In 2006, Bertani et al.25 reported a punctate staining of CDKL5 within the nucleus in the mouse fibroblast NIH/3T3 cell line overexpressing the gene, a pattern that was later confirmed in similar experiments in the human epithelial HeLa cell line by Rusconi et al.23 In this study, we also investigated the subcellular localization of both isoforms (CDKL5 and CDKL5-16b) by transfecting the plasmid constructs in COS-7 cells. These constructs overexpressed in cells showed a common cellular pattern with a predominant cytosolic staining that slightly differs from previous reports,12, 22, 23, 25 indicating (1) that the additional peptide encoded by exon 16b does not contain any functional signal that would mediate the protein localization and (2) that CDKL5 localization may be cell-type dependent. CDKL5 is a serine/threonine kinase that shares common protein motifs and properties with CDKs. In terms of subcellular localization, CDKs are mostly nuclear. However, although CDK1 is nuclear in mitosis as a heterodimer with cyclin B1 (CDK1/cyclin B1), it is localized within the cytoplasm in interphase, suggesting that it may also have a role in this compartment.36 In mouse astrocytes, Cdk6 is predominantly found in the cytoplasm.37 These examples illustrate well the cell/tissue-specific dynamic features of this class of molecules. As study done by Rusconi et al.23 highlighted the dynamic shuttling of CDKL5 between the nucleus and the cytoplasm, a similar experiment was carried out with the CDKL5-16b isoform and revealed that the nuclear export of both proteins is mediated by the receptor CRM1/Exportin 1.

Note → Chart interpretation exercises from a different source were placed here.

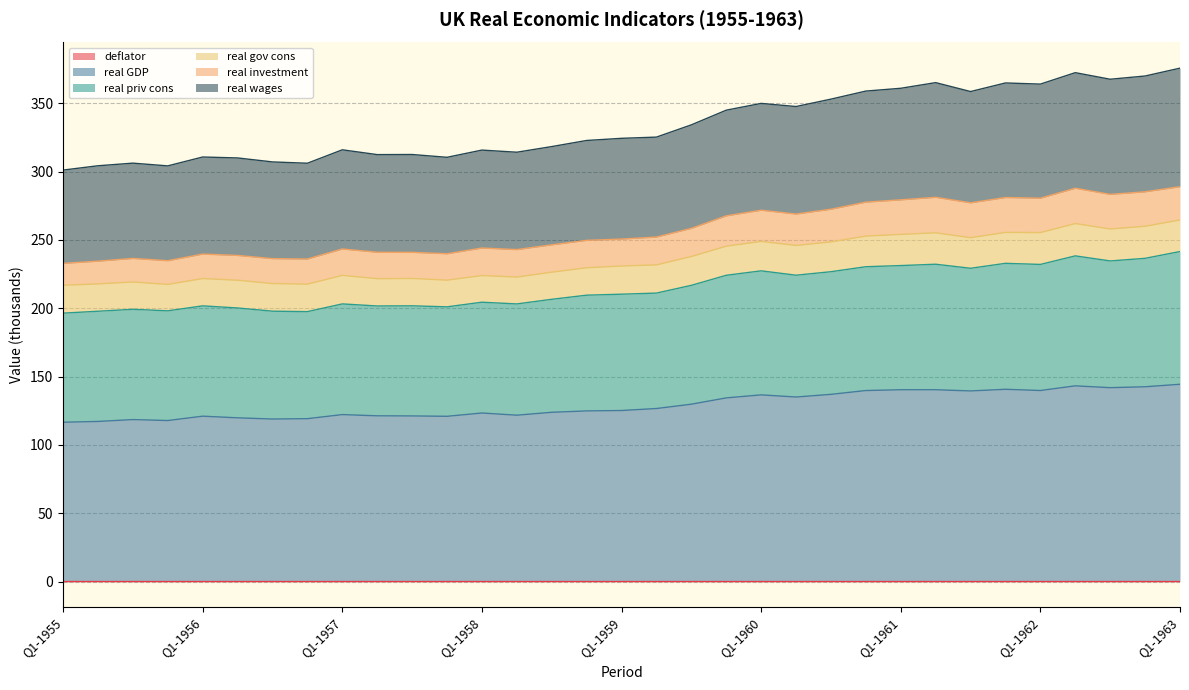

List the labels in order of real wages value, smallest first.

Q1-1955, Q4-1955, Q2-1955, Q4-1956, Q3-1955, Q3-1956, Q2-1956, Q4-1957, Q1-1956, Q2-1957, Q3-1957, Q2-1958, Q1-1958, Q1-1957, Q3-1958, Q4-1958, Q1-1959, Q2-1959, Q3-1959, Q4-1959, Q2-1960, Q1-1960, Q3-1960, Q3-1961, Q4-1960, Q1-1961, Q1-1962, Q4-1961, Q2-1961, Q3-1962, Q4-1962, Q2-1962, Q1-1963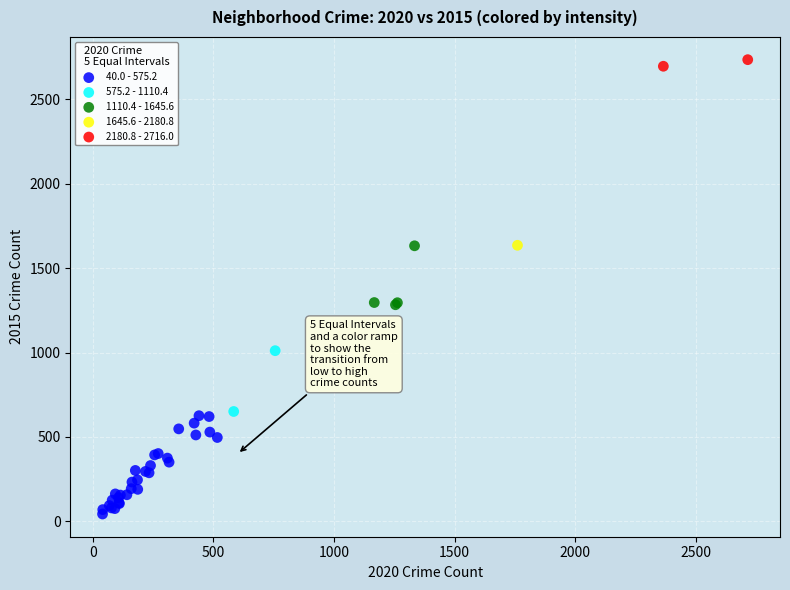

What are all the series names shown in the legend?

40.0 - 575.2, 575.2 - 1110.4, 1110.4 - 1645.6, 1645.6 - 2180.8, 2180.8 - 2716.0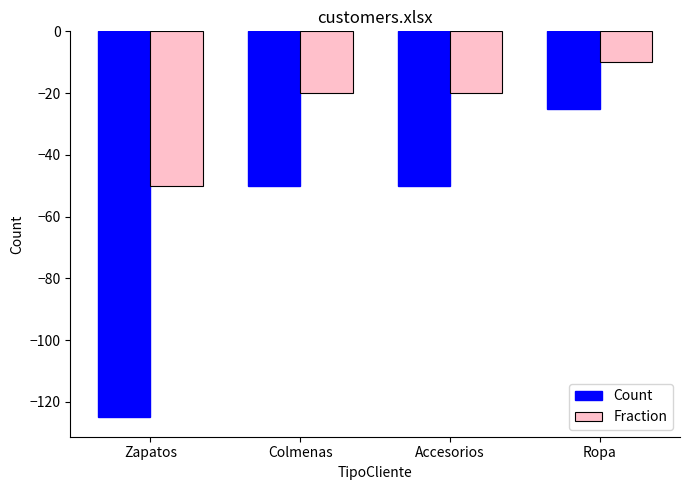

The Fraction series shows -10 at Ropa. True or false?

True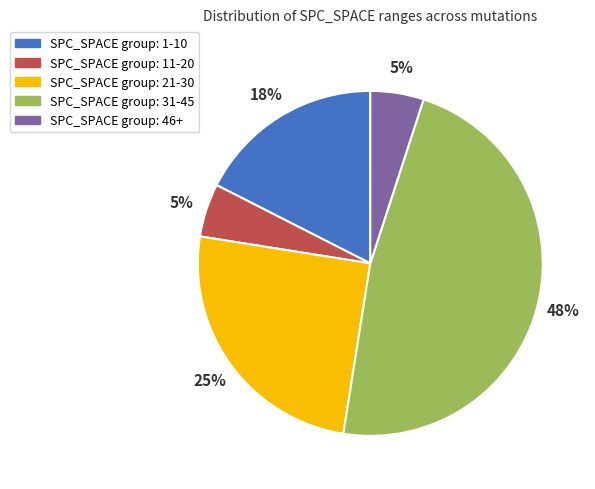

To the nearest percent, what is the average slice percentage?

20%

In summary, we found a novel, highly conserved exon within the CDKL5 gene, referred to as exon 16b. Very interestingly, transcript analysis revealed that the exon 16b-containing mRNA isoform is specifically found in the brain, and we suggest that the molecular analysis of this new exon should now be taken into consideration for the genetic diagnosis of patients presenting with CDKL5-related disease. Further experiments to investigate the subcellular localization of the protein confirmed the dynamic intracellular behavior of the protein. Although the precise mechanisms of CDKL5 regulation in cells, as well as the cellular/molecular factors regulating this mechanism, are largely unknown, this work may help at understanding the pathophysiology of CDKL5-related disease.